For the extraction of DNA from the late Pleistocene cave hyena petrous bones, we ground approximately 50 mg of bone from samples Ccsp040, Ccsp041, Ccsp042, and Ccsp043 to powder using a mortar and pestle and extracted DNA following the protocol described in Dabney et al. (33). We ground approximately 50 mg from each tooth sample from samples Ccsp014, Ccsp015, and Ccsp026, which we then pretreated with 1 ml of 0.5% bleach for 15 min at room temperature before DNA extraction in an attempt to increase endogenous DNA content (34). After pretreatment, the extraction method followed that described in Dabney et al. We built all DNA extracts into individually barcoded Illumina sequencing libraries using a method based on single-stranded DNA specifically developed for highly degraded ancient samples (35). Production and sequencing of library and extraction blanks were included to check for the presence of contamination. We sequenced all ancient libraries using 75-bp single-end reads on an Illumina NextSeq 500 sequencing platform at the University of Potsdam, Germany. Approximately 1 g of bone from individuals that had not been previously dated either contextually or directly (Ccsp026, Ccsp040, Ccsp042, and Ccsp043) was sent to the Curt-Engelhorn Centre for Archaeometry to be dated by 14C. The collagen was extracted from the bone/teeth samples, purified by ultrafiltration (fraction >30 kDa), and freeze-dried. Collagen was then combusted to CO2 in an elemental analyzer. CO2 was converted catalytically to graphite to be dated using the mini radiocarbon dating system (MICADAS)–AMS of the Klaus-Tschira-Archäometrie-Zentrum. Ages were taken from previous publications for individuals Ccsp014 and Ccsp041 (9, 36, 37).

Data processing

Modern individuals. We trimmed Illumina adapter sequences and removed reads shorter than 30 bp from the raw reads of the spotted hyena samples using Cutadapt v1.8.1 (38) and merged overlapping reads using FLASH v1.2.1 (39). We mapped the trimmed and merged data to the striped hyena assembly (32) (PEQU00000000) using Burrows-Wheeler Aligner (BWA) v0.7.15 (40) using the mem algorithm and parsed the output using SAMtools v1.3.1 (40). We removed potential PCR duplicates using SAMtools. Mapping information and statistics can be found in table S15.

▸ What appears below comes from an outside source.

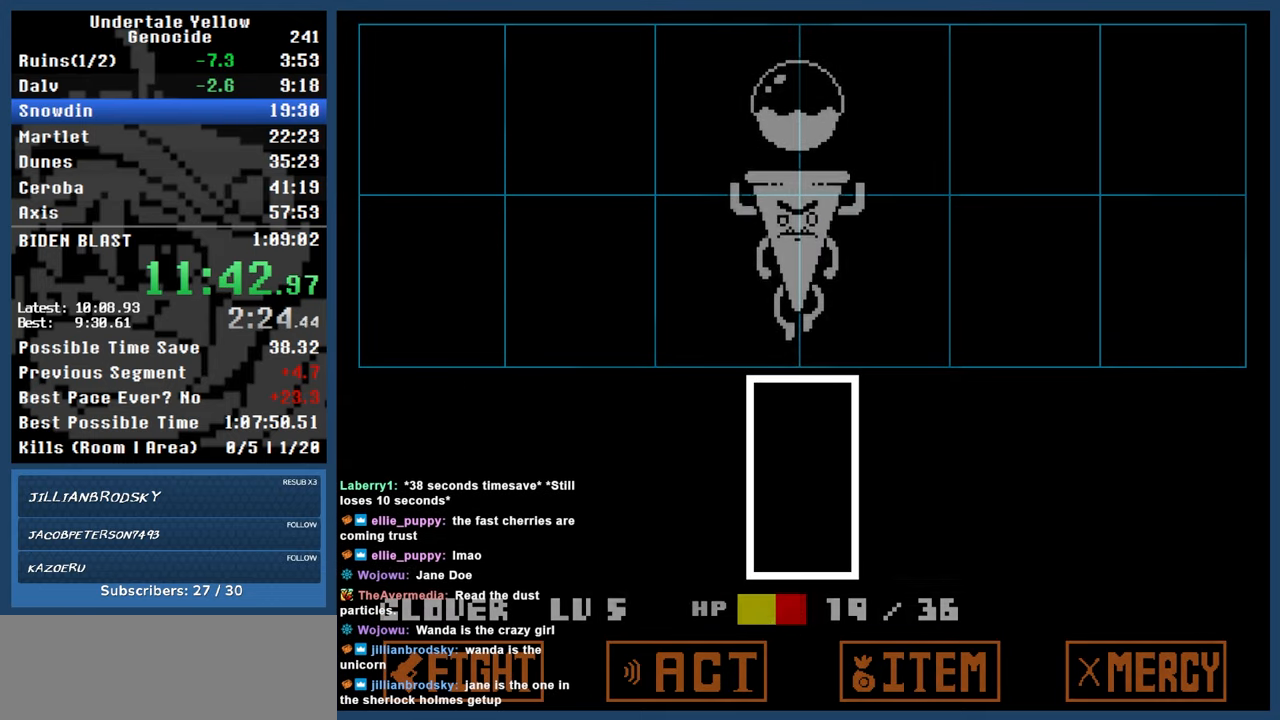
{"keys": ["left"], "events": [[467, "left", "down"]]}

Ancient individuals. We trimmed Illumina adapter sequences and removed short reads from the raw reads of the spotted hyena samples using Cutadapt v1.8.1 (38). We used a custom Perl script to determine the optimal read length cutoff for our samples. Our approach assumes that short spurious alignments contain more mismatches, and we selected, empirically for each dataset, the read length at which we see a relatively constant number of variants for the same total number of bases. Trimmed reads were mapped to the striped hyena assembly using BWA v0.7.15 (40) using the aln algorithm (-n 0.01, -l 999) and parsed using SAMtools v1.3.1 (40). We also removed potential PCR duplicates using SAMtools. Mapping information and statistics can be found in table S16. Ancient DNA authenticity was then measured using Mapdamage2.0 using default parameters (41). All samples showed significant C-to-T transitions at the ends of the reads, indicating authentic ancient DNA (fig. S6).

Population structure. We implemented three independent PCAs using three different datasets: cave hyena only, cave and spotted hyena, and spotted hyena only. Spotted hyena individuals Hyena2071 and Hyena375 were excluded from this analysis because of unknown population provenance. We carried out PCA using single read identity by state (IBS) analyses in analysis of next generation sequencing data (ANGSD) v0.913 to avoid any biases differential coverage may cause in base calling (42). The following filters were applied to all three analyses: only consider reads with a mapping quality over 25 (-minMapQ 25), only consider bases with a base quality over 25 (-minQ 25), only consider reads that map uniquely to one location (-unique_only 1), and remove “bad” reads as deemed by ANGSD (secondary alignments) (-remove_bads 1). We also implemented additional filtering specific to each dataset. The spotted hyena PCA only considered sites at which at least five individuals had coverage (-minInd 5) and only considered single-nucleotide polymorphisms (SNPs) that occurred in at least two individuals (-minFreq 0.2). The cave hyena PCA only considered sites where at least five individuals had coverage, only considered transversions, and only considered SNPs that occurred in at least two individuals. The cave and spotted hyena low-coverage genome PCA only considered sites where at least 11 individuals had coverage, only considered transversions, and only considered SNPs that occurred in at least two individuals.

For the maximum likelihood phylogenetic analyses, we created pseudohaploidized consensus sequences using a random single-base selection method (-doFasta 1) in ANGSD while also applying the same filters mentioned above. These consensus sequences were aligned together with the striped hyena and split into nonoverlapping windows of 2 Mbp, only considering scaffolds with a length greater than 2 Mbp. We then further filtered the data by only including sites where at least 11 of the 17 ingroup individuals (Crocuta) had data, converted to binary to only score the transversions (A or G: 0, C or T: 1), removed invariant positions, and only considered sites where at least two of the ingroup individuals contained an SNP using a custom Perl script. We performed maximum likelihood analyses with RAxML v8.2.10 (43), specifying the striped hyena as outgroup and using the BINGAMMA substitution model. Output trees were then visualized simultaneously using Densitree (10) and combined into a single consensus tree with node support values using PHYLIP v3.6 (11).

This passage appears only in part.